Data items
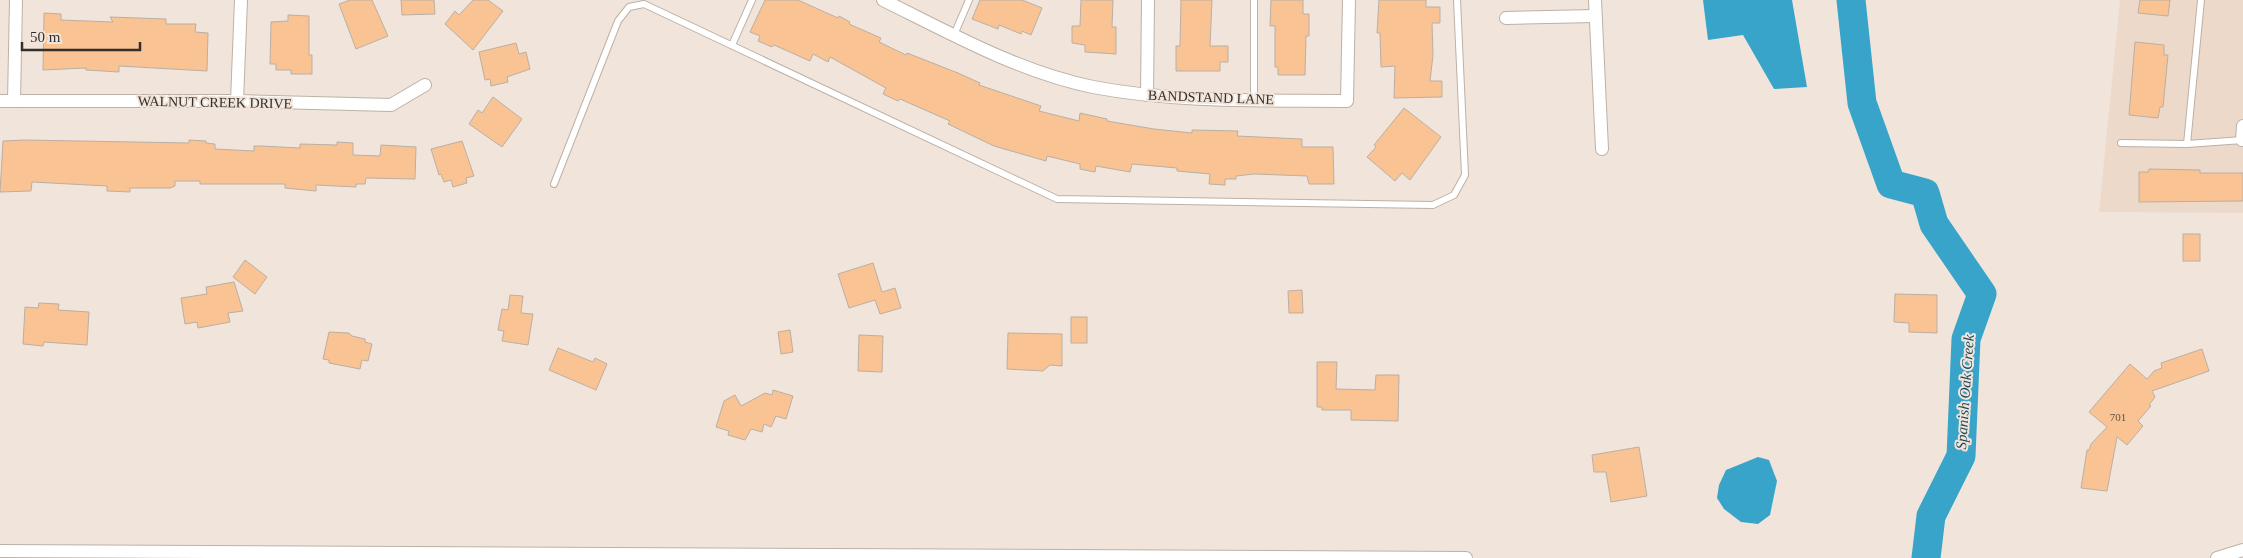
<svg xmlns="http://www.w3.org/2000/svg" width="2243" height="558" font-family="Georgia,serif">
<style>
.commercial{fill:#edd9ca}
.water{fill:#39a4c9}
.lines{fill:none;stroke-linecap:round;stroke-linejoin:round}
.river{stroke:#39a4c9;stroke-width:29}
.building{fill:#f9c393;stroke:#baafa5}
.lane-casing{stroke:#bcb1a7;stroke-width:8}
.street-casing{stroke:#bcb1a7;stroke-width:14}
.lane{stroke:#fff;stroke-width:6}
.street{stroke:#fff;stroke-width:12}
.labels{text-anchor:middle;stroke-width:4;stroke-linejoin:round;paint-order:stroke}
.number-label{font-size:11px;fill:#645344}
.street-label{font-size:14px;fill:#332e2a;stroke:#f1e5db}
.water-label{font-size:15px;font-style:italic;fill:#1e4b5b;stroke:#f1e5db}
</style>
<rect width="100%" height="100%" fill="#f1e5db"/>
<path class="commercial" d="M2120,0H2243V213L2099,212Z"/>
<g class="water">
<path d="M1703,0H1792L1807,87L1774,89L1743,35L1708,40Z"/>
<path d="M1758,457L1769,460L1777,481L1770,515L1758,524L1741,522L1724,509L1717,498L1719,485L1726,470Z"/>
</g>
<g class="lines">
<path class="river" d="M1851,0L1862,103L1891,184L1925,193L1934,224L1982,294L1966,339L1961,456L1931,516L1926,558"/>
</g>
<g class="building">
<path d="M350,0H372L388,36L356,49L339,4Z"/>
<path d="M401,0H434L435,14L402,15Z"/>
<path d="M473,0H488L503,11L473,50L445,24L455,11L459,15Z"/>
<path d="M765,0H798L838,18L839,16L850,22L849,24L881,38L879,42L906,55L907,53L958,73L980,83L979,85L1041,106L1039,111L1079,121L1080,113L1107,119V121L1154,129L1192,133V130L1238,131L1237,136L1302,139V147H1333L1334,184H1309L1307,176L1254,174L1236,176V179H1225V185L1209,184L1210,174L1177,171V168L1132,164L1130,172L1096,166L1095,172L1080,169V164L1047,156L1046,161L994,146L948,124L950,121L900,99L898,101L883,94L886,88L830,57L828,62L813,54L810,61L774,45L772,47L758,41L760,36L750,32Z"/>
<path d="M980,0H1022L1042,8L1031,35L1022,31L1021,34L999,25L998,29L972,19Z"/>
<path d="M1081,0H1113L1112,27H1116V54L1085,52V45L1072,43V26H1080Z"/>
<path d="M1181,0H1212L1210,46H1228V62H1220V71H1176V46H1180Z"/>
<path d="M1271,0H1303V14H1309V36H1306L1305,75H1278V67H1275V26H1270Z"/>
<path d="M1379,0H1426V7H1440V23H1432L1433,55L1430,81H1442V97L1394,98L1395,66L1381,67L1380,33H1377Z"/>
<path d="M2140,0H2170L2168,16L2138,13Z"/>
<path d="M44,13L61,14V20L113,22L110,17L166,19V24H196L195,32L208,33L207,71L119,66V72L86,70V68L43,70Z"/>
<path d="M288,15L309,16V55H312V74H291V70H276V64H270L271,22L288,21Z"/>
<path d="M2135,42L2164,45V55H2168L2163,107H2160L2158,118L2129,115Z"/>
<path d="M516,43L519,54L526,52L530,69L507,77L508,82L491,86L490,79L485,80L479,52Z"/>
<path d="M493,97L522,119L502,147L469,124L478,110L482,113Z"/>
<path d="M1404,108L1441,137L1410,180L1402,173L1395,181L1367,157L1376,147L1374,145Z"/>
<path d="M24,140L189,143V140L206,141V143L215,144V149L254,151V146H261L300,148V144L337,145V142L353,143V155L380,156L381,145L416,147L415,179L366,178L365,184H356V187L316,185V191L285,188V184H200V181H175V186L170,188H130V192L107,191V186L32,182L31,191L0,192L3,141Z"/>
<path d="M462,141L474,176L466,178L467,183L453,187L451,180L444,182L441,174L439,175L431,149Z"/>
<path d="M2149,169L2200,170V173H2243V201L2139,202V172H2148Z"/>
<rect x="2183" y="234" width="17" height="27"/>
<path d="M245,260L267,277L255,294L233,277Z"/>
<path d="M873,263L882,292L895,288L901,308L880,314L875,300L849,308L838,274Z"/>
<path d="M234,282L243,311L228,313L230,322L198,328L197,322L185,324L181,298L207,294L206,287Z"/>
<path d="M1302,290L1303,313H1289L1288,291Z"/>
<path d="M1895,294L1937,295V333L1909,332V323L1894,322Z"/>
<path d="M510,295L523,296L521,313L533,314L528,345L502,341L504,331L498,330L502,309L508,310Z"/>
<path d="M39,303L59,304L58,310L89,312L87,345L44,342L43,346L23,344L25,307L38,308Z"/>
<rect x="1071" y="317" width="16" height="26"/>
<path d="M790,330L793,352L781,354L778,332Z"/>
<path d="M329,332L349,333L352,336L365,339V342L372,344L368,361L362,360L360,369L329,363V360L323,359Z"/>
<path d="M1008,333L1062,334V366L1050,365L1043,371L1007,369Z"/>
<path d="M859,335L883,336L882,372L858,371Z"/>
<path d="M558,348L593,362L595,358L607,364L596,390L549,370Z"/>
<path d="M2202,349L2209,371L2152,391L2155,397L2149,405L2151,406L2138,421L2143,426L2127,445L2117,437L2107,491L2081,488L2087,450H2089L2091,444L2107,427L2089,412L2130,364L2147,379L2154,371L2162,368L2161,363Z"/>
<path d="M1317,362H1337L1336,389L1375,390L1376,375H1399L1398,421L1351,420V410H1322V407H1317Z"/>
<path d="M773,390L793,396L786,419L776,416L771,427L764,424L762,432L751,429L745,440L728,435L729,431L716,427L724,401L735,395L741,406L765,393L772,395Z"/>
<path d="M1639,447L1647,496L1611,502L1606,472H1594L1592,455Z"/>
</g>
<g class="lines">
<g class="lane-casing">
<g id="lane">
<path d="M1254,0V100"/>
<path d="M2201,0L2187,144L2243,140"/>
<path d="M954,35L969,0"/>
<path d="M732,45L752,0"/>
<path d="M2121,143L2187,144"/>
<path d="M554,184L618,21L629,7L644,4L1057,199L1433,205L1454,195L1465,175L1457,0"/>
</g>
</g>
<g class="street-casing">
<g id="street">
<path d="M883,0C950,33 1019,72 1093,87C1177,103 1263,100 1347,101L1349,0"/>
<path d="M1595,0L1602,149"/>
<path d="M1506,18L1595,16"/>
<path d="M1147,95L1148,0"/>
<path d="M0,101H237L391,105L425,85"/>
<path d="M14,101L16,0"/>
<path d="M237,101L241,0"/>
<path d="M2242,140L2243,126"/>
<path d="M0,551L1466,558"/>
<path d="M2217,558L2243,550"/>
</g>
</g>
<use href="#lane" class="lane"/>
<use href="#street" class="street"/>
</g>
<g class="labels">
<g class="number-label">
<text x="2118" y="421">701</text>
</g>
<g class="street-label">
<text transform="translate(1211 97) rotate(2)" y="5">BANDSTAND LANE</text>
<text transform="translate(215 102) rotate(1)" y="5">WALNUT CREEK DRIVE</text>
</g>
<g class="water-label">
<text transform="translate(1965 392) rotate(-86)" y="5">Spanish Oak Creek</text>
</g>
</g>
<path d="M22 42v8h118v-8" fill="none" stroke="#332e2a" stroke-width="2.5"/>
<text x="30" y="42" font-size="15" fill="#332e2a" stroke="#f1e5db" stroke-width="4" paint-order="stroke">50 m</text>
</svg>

Task description
Search the entries above for the word "number", and copy every line where it occurs.

Exercise output
.number-label{font-size:11px;fill:#645344}
<g class="number-label">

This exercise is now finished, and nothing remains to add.